Kentucky Fried Racing!
The roar of an engine burning around the track turns you on. You've watched Days of Thunder several hundred times. You spend your Saturdays in John Andretti jammies, waiting for the thrill of Nascar to grace your television screen.
However, the utterance of the word "left" makes you break out in tears. Going around one track, looping and circling endlessly...doesn't that get, well, boring as a video game? You hunger for something different.
The recipe? Start with one part Nascar. Mix in a cup of Arcade stylings with off road tracks. Then, stir in a dash of unwelcome kart racing elements. Deep fry that sucker in animal fat, and lo and behold...Nascar Rumble, EA's answer for your nothing-but-left-turn blues.
For an inexplicable reason, the game has decided to venture into kart racer territory by including several strange, and for the most part useless powerups. Ice that freezes up your steering. Rockets that help you maneuver a little better. And as if to highlight the popularity of Nascar with middle America, there's a tornado attack that sweeps cars into the sky a la Dorothy and Toto. The level of powerups used in a race is adjustable from "None" to "Mayhem"; if you choose the latter, expect a non-stop deluge of tornadoes to head your way.
While the offensive powerups limit the game's ability to focus on pure, unadulterated racing, they add a degree of randomness to the race. But any powerup setting greater than "Some" simply becomes straight up annoying.
The 18 tracks are not very well designed, though there are lots of neat little secrets. Shortcuts are a little too easy to figure out, and at the default 4 laps, they tend to run long.
Rumble pushes challenge after challenge on you. After you zoom through the notably easy Rookie setting, you'll earn Pro and Elite classes to take on. In addition, each class has a "Legend" version that pits you against a classic race car driver. Prizes for winning classes include 3 bonus tracks and extra cars.
Speaking of which, there are a whole lotta' cars in here, sporting what appears to be the current look in the Nascar world. The cars have similar top speeds and slight differences in handling. When a Chicken Truck handles like a revved up racer, you realize that reality isn't the flavor of the day. It would have been extremely helpful if they thought about rating the levels of the different cars.
Most people will just end up choosing their favorite driver or the one with the flashiest logos anyway. At least the cars look sharp, decked out in corporate logos and slogans. Stare at that car's ass too long and you'll start fiending for a bowl of Cheerios or dinner at Red Lobster.

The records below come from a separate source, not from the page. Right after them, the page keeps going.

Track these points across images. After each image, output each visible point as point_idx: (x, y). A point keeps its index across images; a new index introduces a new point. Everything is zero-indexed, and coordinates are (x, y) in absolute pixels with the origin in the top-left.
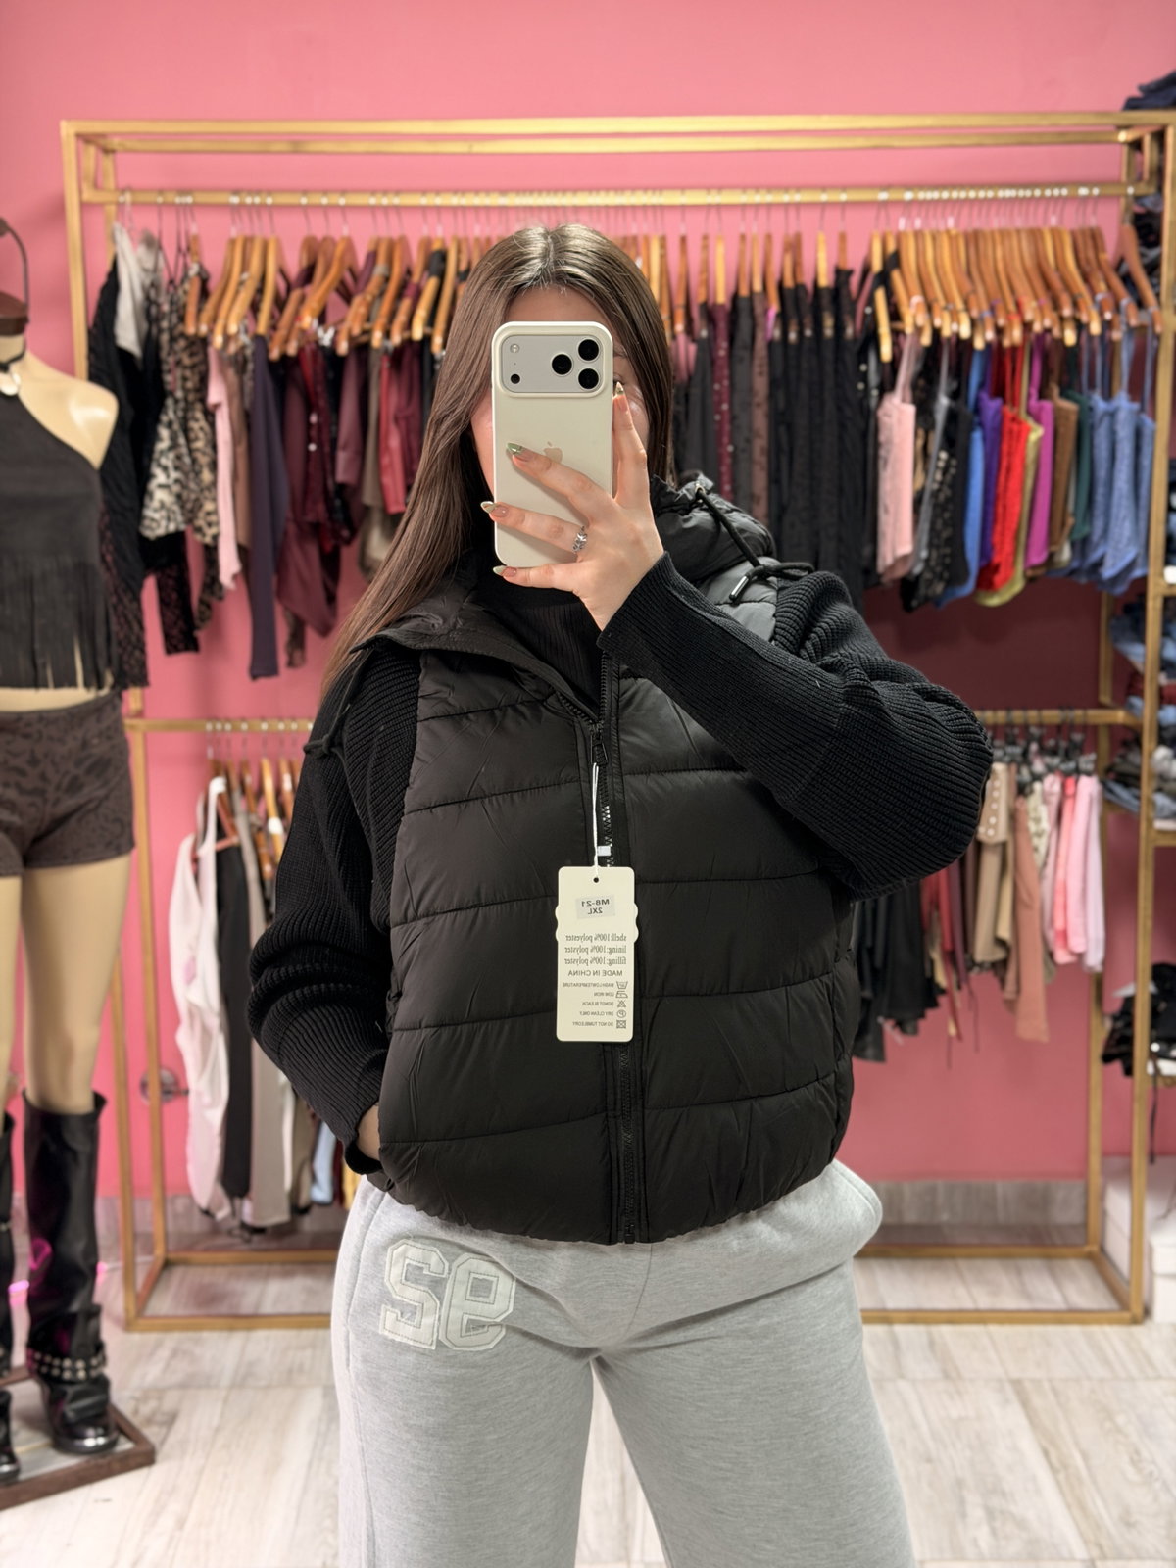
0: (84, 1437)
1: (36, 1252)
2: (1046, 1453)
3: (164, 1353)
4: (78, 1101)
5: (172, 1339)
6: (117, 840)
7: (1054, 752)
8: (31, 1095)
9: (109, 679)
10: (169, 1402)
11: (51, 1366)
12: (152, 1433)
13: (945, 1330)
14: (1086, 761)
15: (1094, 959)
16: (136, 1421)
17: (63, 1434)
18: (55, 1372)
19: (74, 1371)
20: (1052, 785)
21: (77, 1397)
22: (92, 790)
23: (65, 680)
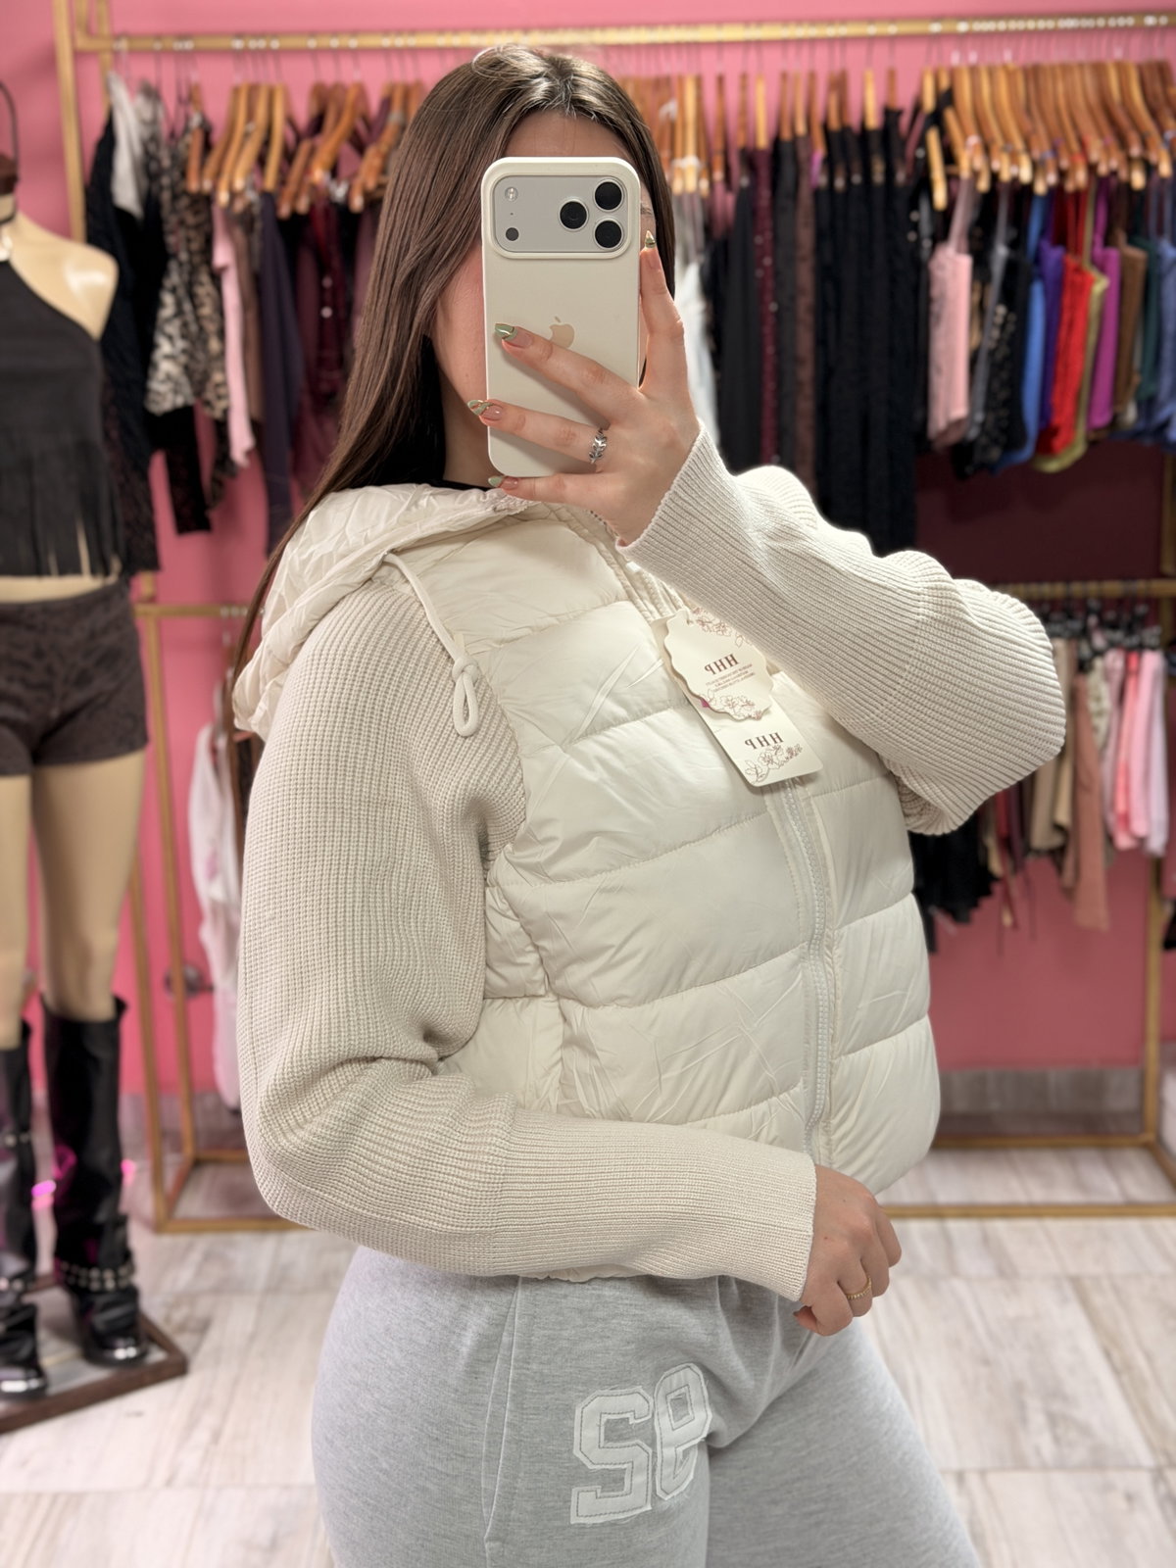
0: (113, 1348)
1: (60, 1160)
2: (1108, 1355)
3: (195, 1257)
4: (99, 1008)
5: (203, 1243)
6: (130, 735)
7: (1114, 626)
8: (50, 999)
9: (116, 565)
10: (203, 1307)
11: (77, 1277)
12: (184, 1342)
13: (999, 1227)
14: (1151, 634)
15: (1157, 843)
16: (167, 1329)
17: (94, 1345)
18: (83, 1283)
19: (102, 1281)
20: (1114, 660)
21: (107, 1307)
22: (102, 683)
23: (69, 567)
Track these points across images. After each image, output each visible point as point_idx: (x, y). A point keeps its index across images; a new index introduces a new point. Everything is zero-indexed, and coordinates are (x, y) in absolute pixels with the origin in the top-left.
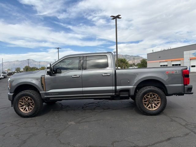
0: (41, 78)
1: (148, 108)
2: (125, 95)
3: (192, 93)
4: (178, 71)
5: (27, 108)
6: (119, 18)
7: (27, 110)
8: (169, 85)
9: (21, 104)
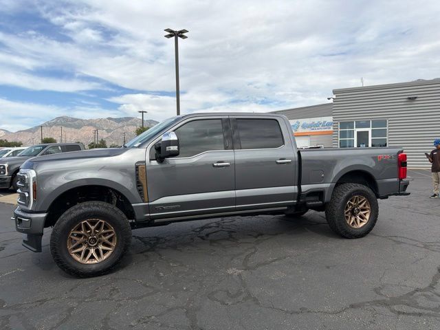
0: (137, 167)
1: (352, 224)
2: (314, 203)
5: (92, 251)
6: (182, 36)
7: (92, 257)
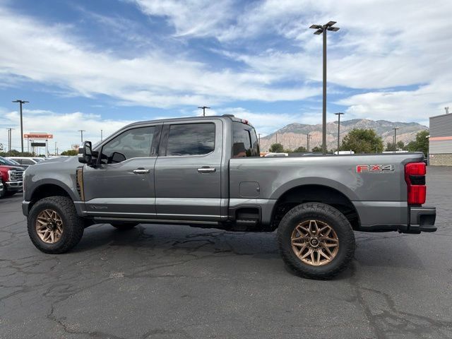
0: (77, 171)
1: (306, 258)
2: (248, 221)
3: (435, 230)
4: (393, 167)
5: (52, 234)
6: (332, 29)
7: (50, 239)
8: (364, 203)
9: (41, 225)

The backgrounds are hardly cutting edge, but Nascar Rumble makes up for its pixilated, generic look with burly speed. Framerates keep pace and suit the changing moods of the game. At best, you'll get a realistic countryside of gravel, rocks, and mountain air. And at worst, you'll get New Orleans, a race track of ugly buildings set against a single color sky.
Replays aren't much better looking than the actual race. And expect that framerate to drop down low when you're racing your buddy. Two players versus mode isn't a strong suit of Nascar Rumble.
What really impresses me about the game is the sound. Crank up that Dolby! You'll hear the cars coming up from behind you, veering left and right. When you enter tunnels, echoes bounce off the walls. Sweeeet. Musically, there's nothing but tired country strums and rockabilly chords. Thankfully, the music doesn't take away from the sound effects. And the announcer, Nascar's Jess Harnell, starts off somewhat unnerving, but I grew to like his mostly witty commentary.
Nascar Rumble is a good game, but not a great one. Better than average, but frankly, Rumble isn't going to set any new benchmarks in the world of video game racing. But if you are a true blue Nascar fan, this will get your engine going.